Given the current fiscal situation, said Gimbel, in bringing forth the OBBBA, “Congress is not responding to the overall macroeconomic context in the way that many economists would like them to.”

An eye toward the future. Beyond the interest costs, the Tax Foundation’s Erica York faulted the OBBBA for “set[ting] up another fiscal cliff in 2028.” While the Senate version would make more permanent changes, York noted that “the President’s tax priorities” total “roughly $60 billion per year.” And many of these — including no tax on tips and overtime — are set to expire.

“Presumably, they won’t be allowed to expire in full,” said York, “so there’s going to be even more revenue loss in the future.”

Penn Wharton Budget Model’s Kent Smetters offered a more pointed critique of the OBBBA’s future impacts. Using a dynamic analysis of the OBBBA, “the real losers,” said Smetters, are “pretty much future generations.”

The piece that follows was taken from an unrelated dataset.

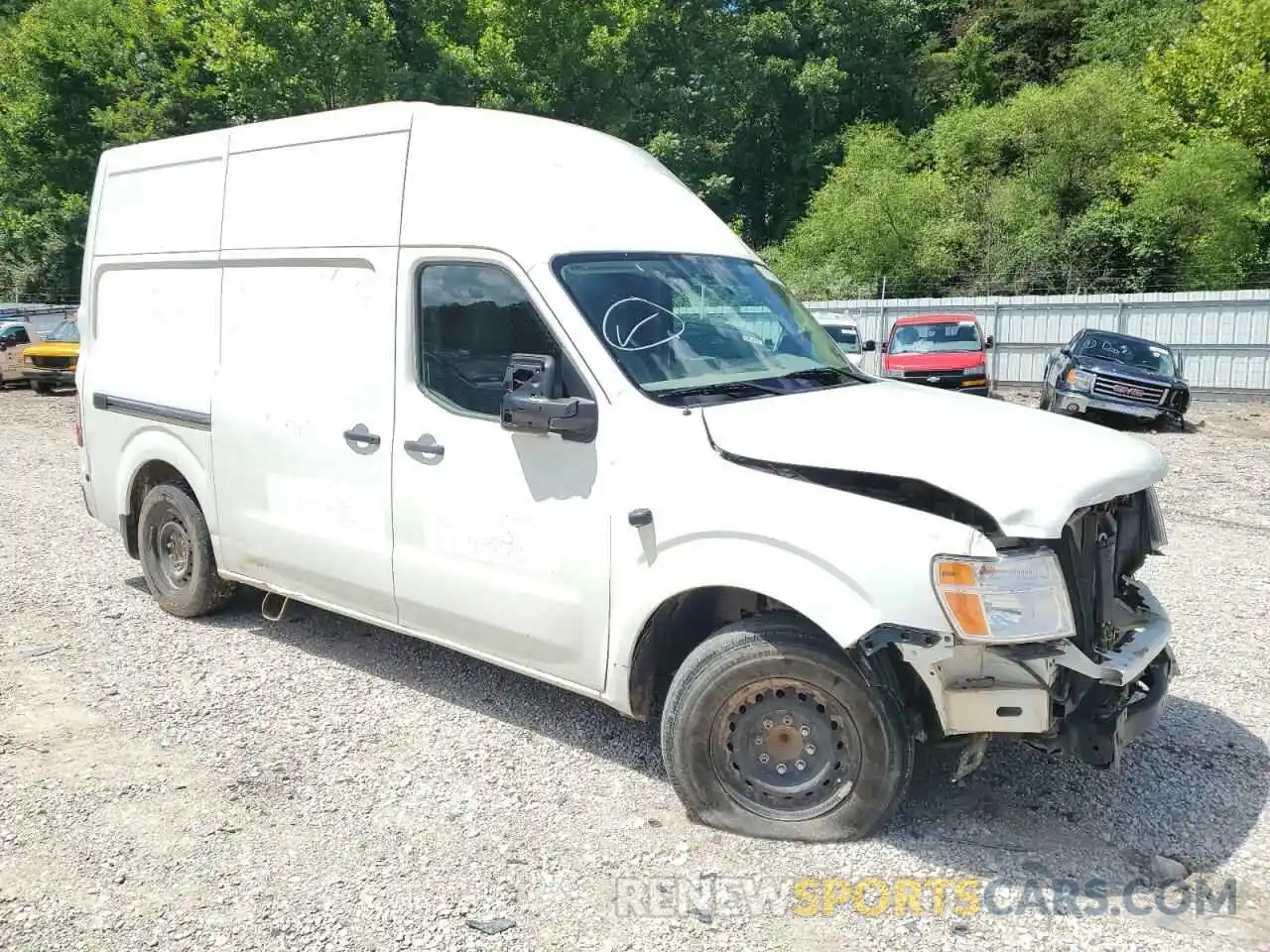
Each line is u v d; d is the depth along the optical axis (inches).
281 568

The individual impact will vary based on household income level, Smetters added, with lower income households losing more because of accompanying spending cuts. But regardless, the bill “tends to decline the economy, you have this crowding out effect, you have lower wages relative to baseline.”

Smetters predicts that future generations are “worse off” under the OBBBA “to the tune of about, maybe $2,000 to $15,000.”